Olfactory coding in the mammalian olfactory bulb

There have been a number of recent approaches to the study of olfactory coding, each of which has its advantages and disadvantages. In the present review, we discuss our own work on this topic, which has involved mapping uptake of [14C]2-deoxyglucose across the entire glomerular layer of the rat main olfactory bulb in response to systematically selected pure odorant molecules. Our strategy to understand the olfactory code has involved four approaches. In the first, we determined whether the system encodes odorants in their entirety, or whether it encodes odorants by representing combinations of molecular features that add together to comprise a neural picture of each odorant. Multiple odorant features appeared to be coded by multiple receptors. Our second strategy examined the ways that such features are represented.
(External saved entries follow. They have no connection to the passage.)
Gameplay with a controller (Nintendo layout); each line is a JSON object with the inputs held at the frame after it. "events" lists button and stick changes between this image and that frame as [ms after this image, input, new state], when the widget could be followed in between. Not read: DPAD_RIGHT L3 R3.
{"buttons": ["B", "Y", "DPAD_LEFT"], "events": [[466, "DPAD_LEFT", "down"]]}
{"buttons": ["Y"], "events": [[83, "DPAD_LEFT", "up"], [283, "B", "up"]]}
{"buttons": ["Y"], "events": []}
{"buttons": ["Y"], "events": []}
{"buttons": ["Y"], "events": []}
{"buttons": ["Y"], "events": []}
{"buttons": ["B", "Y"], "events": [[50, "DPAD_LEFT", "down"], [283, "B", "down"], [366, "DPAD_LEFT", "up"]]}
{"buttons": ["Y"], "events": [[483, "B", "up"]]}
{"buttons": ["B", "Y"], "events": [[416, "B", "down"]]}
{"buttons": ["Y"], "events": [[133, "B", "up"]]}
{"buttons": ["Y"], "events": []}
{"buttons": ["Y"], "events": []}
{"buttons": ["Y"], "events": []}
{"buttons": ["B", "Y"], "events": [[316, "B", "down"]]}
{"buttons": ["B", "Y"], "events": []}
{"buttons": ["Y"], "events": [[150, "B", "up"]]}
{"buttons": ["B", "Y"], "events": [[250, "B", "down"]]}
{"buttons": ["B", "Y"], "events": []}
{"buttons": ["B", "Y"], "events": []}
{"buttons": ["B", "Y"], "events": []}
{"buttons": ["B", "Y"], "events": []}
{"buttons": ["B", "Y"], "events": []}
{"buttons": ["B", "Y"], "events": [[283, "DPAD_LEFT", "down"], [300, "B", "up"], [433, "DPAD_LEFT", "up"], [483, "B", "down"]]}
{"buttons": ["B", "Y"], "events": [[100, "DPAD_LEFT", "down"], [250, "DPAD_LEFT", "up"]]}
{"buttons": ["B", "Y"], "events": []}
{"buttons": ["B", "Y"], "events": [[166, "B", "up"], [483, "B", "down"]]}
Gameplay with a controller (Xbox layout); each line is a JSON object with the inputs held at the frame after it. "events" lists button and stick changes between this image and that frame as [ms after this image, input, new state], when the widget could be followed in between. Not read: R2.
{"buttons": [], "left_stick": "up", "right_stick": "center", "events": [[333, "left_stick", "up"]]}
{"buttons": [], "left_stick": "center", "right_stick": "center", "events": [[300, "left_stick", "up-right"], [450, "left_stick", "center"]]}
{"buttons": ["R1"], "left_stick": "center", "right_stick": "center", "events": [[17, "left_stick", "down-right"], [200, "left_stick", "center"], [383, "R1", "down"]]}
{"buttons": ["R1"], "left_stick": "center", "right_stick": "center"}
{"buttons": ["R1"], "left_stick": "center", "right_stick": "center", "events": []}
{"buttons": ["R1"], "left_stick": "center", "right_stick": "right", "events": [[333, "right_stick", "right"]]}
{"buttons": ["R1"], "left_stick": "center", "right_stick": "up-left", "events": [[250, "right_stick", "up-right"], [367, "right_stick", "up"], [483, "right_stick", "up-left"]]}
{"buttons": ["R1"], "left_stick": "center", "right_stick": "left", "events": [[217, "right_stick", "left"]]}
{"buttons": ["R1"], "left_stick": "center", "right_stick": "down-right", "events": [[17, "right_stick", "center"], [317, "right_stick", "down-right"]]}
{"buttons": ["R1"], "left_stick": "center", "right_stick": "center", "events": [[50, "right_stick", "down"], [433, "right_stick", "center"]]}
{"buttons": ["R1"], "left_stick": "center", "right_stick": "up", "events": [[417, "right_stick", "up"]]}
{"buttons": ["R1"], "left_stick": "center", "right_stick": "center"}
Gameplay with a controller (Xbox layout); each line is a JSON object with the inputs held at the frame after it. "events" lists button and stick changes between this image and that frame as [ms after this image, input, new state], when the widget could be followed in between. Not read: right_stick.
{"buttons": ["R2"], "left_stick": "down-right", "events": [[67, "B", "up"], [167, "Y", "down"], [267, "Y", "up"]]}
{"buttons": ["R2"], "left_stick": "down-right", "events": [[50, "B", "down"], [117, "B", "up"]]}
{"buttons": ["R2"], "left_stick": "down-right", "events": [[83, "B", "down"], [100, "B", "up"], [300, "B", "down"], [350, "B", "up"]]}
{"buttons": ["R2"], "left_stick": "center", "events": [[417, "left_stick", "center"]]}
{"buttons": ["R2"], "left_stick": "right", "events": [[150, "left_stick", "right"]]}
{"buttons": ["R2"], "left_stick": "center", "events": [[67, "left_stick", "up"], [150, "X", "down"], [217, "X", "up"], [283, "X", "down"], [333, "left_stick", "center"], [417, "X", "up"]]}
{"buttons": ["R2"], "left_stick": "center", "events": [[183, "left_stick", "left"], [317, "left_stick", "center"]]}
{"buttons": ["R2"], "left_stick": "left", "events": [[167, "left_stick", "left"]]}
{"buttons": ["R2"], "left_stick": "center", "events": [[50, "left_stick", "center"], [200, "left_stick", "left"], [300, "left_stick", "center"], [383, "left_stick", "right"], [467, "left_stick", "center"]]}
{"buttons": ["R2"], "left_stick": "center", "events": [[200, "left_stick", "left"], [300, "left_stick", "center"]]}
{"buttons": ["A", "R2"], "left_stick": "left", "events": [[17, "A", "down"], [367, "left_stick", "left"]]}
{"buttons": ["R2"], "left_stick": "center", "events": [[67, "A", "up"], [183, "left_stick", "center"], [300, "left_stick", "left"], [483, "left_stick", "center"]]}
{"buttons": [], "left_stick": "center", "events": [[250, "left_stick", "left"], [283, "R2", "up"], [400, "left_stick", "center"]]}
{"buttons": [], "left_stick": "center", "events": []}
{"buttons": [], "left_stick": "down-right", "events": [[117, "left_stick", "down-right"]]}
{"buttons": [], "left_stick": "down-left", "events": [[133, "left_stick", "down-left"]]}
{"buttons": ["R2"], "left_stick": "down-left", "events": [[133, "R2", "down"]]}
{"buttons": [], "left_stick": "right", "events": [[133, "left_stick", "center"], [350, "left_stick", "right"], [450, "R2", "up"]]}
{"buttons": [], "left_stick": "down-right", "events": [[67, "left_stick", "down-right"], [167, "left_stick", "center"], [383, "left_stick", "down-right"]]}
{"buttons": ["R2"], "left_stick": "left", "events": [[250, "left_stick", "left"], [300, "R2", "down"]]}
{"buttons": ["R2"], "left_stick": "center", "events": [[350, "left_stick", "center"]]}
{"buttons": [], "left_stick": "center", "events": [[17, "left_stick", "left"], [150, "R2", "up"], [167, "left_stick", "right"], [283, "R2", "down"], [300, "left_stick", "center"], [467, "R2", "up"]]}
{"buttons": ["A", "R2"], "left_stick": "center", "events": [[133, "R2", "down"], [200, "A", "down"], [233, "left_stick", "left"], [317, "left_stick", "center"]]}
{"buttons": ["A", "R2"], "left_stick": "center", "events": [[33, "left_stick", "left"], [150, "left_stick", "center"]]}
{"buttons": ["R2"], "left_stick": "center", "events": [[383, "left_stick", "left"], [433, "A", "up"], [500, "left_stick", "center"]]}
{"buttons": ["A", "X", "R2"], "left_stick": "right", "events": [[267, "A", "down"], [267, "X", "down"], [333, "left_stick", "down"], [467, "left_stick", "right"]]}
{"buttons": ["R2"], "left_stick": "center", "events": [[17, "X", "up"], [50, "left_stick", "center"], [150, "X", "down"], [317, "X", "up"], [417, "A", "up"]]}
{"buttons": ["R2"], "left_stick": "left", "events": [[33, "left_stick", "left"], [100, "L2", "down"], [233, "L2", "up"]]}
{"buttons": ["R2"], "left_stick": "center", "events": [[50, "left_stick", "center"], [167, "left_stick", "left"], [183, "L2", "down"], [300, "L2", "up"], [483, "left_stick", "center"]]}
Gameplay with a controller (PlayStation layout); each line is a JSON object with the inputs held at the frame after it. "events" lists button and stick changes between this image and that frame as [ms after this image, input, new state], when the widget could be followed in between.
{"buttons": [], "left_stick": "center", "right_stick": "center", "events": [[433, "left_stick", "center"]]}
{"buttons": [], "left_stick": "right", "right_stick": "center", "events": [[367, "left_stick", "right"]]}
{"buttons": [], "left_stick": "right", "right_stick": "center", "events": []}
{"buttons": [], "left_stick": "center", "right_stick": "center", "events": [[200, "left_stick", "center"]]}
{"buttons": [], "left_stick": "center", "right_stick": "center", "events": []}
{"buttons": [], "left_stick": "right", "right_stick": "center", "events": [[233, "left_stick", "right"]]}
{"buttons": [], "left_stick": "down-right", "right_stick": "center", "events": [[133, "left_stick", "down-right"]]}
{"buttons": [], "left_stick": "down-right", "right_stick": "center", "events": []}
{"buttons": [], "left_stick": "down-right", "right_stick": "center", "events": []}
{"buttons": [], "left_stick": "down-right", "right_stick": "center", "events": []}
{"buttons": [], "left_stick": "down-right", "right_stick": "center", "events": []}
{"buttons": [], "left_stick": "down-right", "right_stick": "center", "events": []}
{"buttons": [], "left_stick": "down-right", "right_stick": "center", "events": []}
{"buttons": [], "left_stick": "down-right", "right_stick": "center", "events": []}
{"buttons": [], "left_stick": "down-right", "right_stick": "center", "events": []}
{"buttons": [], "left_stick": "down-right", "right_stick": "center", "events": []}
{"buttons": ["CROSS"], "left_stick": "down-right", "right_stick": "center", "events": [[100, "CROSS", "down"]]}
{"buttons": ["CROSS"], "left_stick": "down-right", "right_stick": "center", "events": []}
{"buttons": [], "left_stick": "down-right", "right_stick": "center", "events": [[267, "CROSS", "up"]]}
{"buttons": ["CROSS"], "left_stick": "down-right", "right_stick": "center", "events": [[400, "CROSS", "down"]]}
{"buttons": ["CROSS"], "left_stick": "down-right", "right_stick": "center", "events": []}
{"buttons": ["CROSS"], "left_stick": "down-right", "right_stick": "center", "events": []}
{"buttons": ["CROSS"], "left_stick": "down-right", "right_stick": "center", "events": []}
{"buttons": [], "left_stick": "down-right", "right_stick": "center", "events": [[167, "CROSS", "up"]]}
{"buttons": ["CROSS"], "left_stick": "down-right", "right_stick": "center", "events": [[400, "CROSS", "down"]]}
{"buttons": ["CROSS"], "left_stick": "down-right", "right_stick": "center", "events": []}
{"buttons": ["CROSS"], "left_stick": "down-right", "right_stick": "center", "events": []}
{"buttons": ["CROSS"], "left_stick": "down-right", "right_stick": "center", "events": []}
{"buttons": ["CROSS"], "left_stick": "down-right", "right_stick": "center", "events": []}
We stimulated rats with odorants that differed greatly in their molecular structure to be able to identify a set of odorant feature response domains. Our third approach asked how odorants with very small differences in molecular structure are coded, and we found systematic differences in the representation of such features within response domains. Finally, we were able to predict odor perception from the neural representations of odorants that differed in only a single aspect of their structure. Using these strategies, we have been able to learn some of the rules by which the olfactory code operates. These rules have allowed us to predict where previously unmapped molecules would be represented and how differences in molecular representations affect olfactory perceptions.